Una dinámica que repite incansable la progresión de desvestirse para entender los deseos, las frustraciones y los miedos. Bajo esta premisa El Ventrílocuo regresa a escena en el Teatro Julio Prieto, con una historia donde, a través de una anécdota con un toque de comedia, se ponen al descubierto las relaciones destructivas, la subordinación, la dependencia emocional y otros temas que proponen quitar máscaras y emprender una metamorfosis.
De nueva cuenta, el director Adrián Vázquez se aventura y retoma el montaje original de Larry Tremblay —estrenado en Canadá en 2002— y traducido por Boris Schoemann, el cual narra la historia de Gaby, una adolescente que tendrá que surcar las vicisitudes de la vida cotidiana para cumplir el sueño de su vida: convertirse en la mejor escritora del mundo.
“Ella tiene un bloqueo que le impide escribir y decide ir a terapia con el Doctor Limeston, quien tiene una terapia muy particular para ayudarla. Conforme la historia trascurre nos damos cuenta la relación entre ellos es más de lo que aparenta ser, se desvela que ésta es un poco más amplia y profunda; no estamos hablando solamente de paciente y doctor, así como caen las capas descubrimos otros papeles que cambian el sentido de todo”, expuso en entrevista con La Razón el director del montaje.
Lo que en un principio se ve como una secuencia plana poco a poco muta en historias que se entre ponen una dentro de otra, personajes que revelan nuevas realidades al espectador haciendo que éste cuestione si todo es una ilusión.
“Todo comienza con un ventrílocuo que le habla al público con una muñeca, Gaby cumple la metáfora de la muñeca manipulada. Nos convencemos del papel de cada uno pero al final las vueltas de tuerca nos hacen cuestionarnos quién manipula a quién”, explicó Vázquez.
“Pienso en ello como símbolo de la realidad en la que vivimos: estamos convencidos de ser los dueños de nuestro destino sin saber si realmente somos manipulados en cualquier tipo de estatus”, afirma el director en referencia a las relaciones donde se confía en el rol que desempeña cada parte sobre el otro para luego cuestionar dónde radica el poder.

→ **Objetivo del ejercicio**: Decide si cada afirmación concuerda con el texto sobre El Ventrílocuo; responde sí o no y cita textualmente las palabras del texto que lo deciden. 1. El montaje original de Larry Tremblay se estrenó en Canadá. 2. El sueño de Gaby es convertirse en la mejor actriz del mundo. 3. Gaby acude a terapia con el Doctor Limeston porque tiene un bloqueo que le impide escribir.

→ **Datos registrados**:

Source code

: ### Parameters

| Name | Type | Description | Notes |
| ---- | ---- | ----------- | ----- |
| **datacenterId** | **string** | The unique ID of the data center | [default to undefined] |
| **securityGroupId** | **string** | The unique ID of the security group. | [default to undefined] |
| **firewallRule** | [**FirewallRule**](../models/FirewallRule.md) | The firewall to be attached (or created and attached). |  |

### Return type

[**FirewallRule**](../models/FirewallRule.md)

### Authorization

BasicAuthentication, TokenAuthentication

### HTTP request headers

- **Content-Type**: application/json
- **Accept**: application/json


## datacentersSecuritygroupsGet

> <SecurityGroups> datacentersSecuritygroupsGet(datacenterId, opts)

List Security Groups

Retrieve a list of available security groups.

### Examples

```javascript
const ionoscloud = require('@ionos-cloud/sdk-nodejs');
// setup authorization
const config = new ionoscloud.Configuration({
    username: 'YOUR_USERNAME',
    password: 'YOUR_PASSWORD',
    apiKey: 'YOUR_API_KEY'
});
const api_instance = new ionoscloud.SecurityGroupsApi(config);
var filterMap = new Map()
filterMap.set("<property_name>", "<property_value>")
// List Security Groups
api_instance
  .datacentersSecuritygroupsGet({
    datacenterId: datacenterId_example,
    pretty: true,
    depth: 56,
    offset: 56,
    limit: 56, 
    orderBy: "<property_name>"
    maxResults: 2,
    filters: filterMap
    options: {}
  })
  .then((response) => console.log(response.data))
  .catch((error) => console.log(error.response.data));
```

→ **Ejercicio resuelto**:
1. Sí: «estrenado en Canadá en 2002».
2. No: «convertirse en la mejor escritora del mundo».
3. Sí: «Ella tiene un bloqueo que le impide escribir y decide ir a terapia con el Doctor Limeston».